Intercultural Ireland: Film, Theatre and TV / IRST 398 G / ANTH 398 C / SOCI 398 C / FMST 398 B / PERC 398 C
Prof. Emer O’Toole / Tuesday, Thursday 11:45-13:00
At the turn of the 21st Century, Ireland experienced an unprecedented economic boom. Prosperity attracted inward migration, and the island rapidly transformed from a homogenous to a multicultural nation. This course will examine the Theatre, Film and TV that arose from this unique and fascinating socio-political situation. We’ll engage theoretically with discourses of race, nation, multiculturalism, postcolonialism and globalization. We’ll analyse – amongst other case studies – the race politics of John Michael McDonagh’s action comedy The Guard; representations of Ireland’s Travelling Community in the Reality TV Series My Big Fat Gypsy Wedding; and the provocative work of Arambe, Ireland’s first African theatre company.

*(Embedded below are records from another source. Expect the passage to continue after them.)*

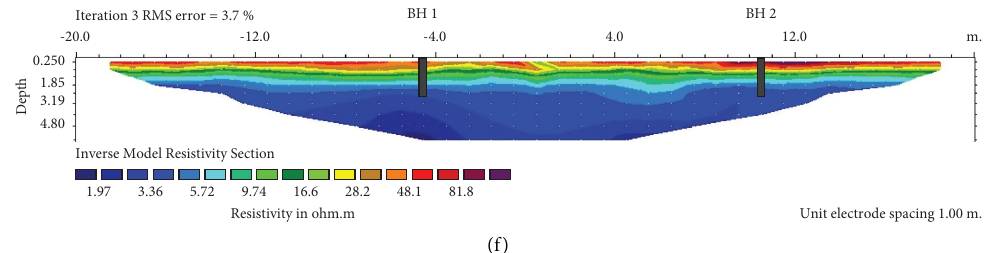
Figure 3: (a)–(f) Pseudosections of resistivity survey for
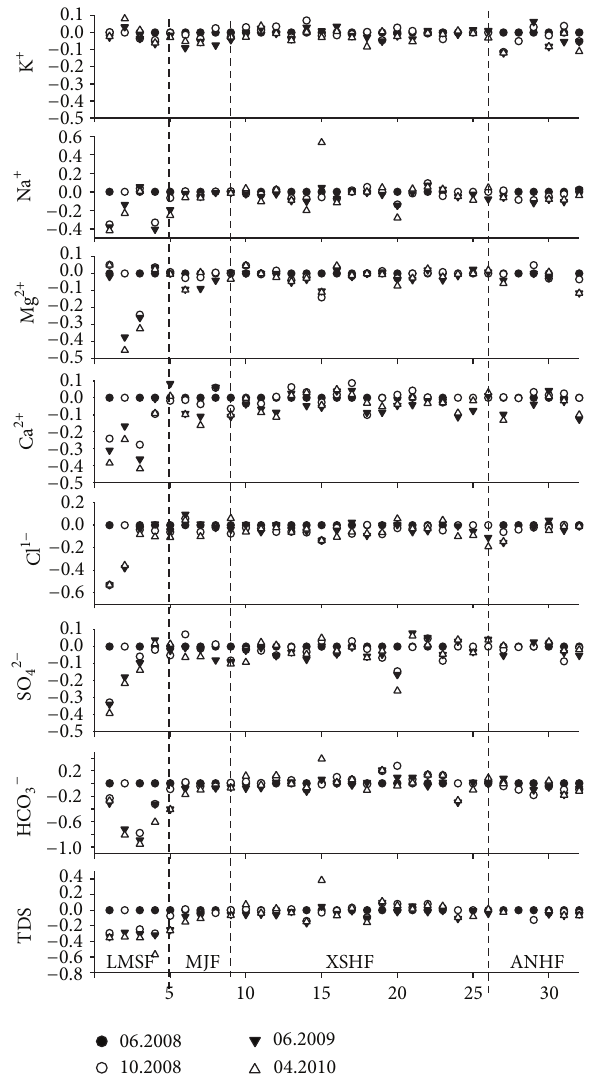
Figure 4: Temporal variations of the geochemical parameters of the 32 hot spring waters after the Wenchuan earthquake. The abscissas indicate the numbers of the samples and the ordinates indicate the ratios of each batch of samples with the first batch of samples.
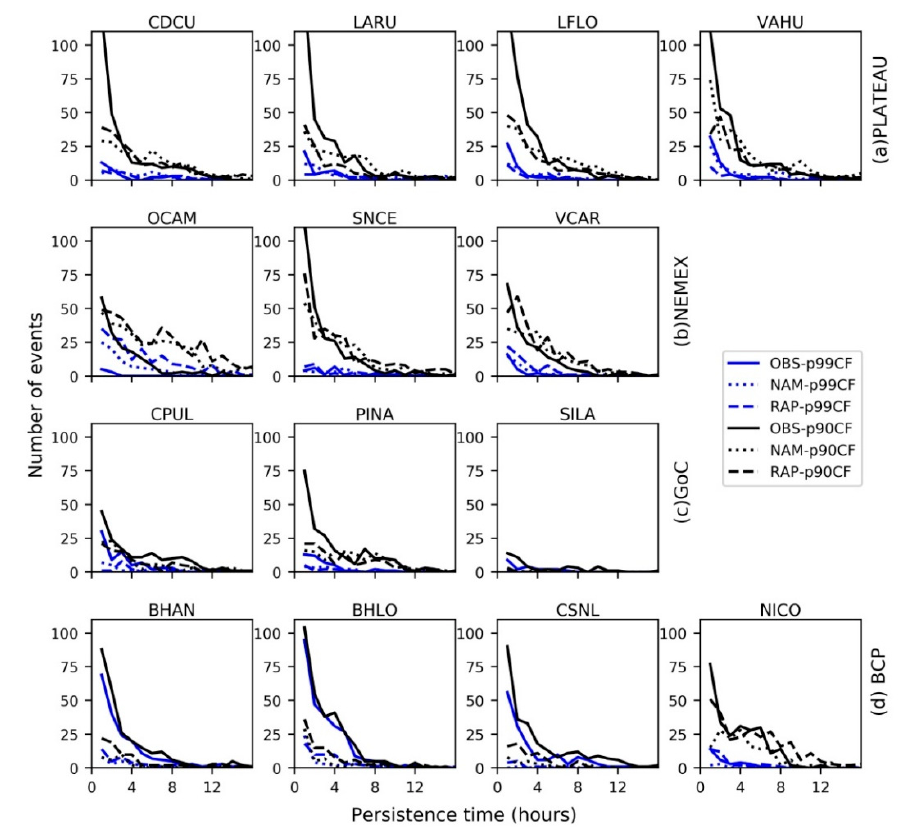
Figure 13. Extreme events of high generation observed (continuous line), NAM (dotted line) and RAP (dashed line) for 2013. Moderate extreme events correspond to the 90th percentile (black line) of instantaneous capacity factor (CF). Regions are ( a ) Plateau, ( b ) NEMEX, ( c ) GoC, ( d ) BCP.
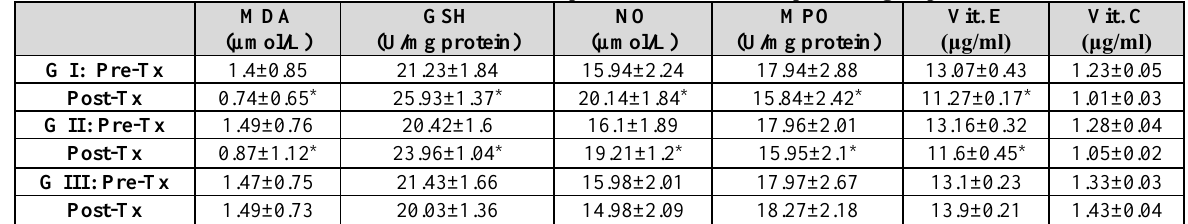
Assessment of Trolox equivalent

Early Ireland (10,000 BCE to 1014) / IRST 398 H / HIST 398 D (3 credits)
Prof. Gearóid Ó hAllmhuráin / Monday 11:45-14:30
Humans first set foot in Ireland during the early stone age and continued to leave archaeological and historical evidence of their presence ever since. This course will survey the history and archaeology of pre-Christian and Early Christian Ireland. Focusing on the Mesolithic and Neolithic periods, the Iron Age, Early Christian Ireland, and the Viking Invasions, it will devote particular attention to the Brehon laws, ecclesiastical and secular literature, art and architecture, Irish monasticism, Viking cities, and the role Irish scholars played in saving European civilization during the ninth and tenth-centuries. The course will conclude with the rise of the Dál gCais and the heroic figure of Brian Ború, the only political leader to unite the whole island of Ireland under one overlord.

 

Note: All of these courses will be held in person unless directed by government and public health authorities.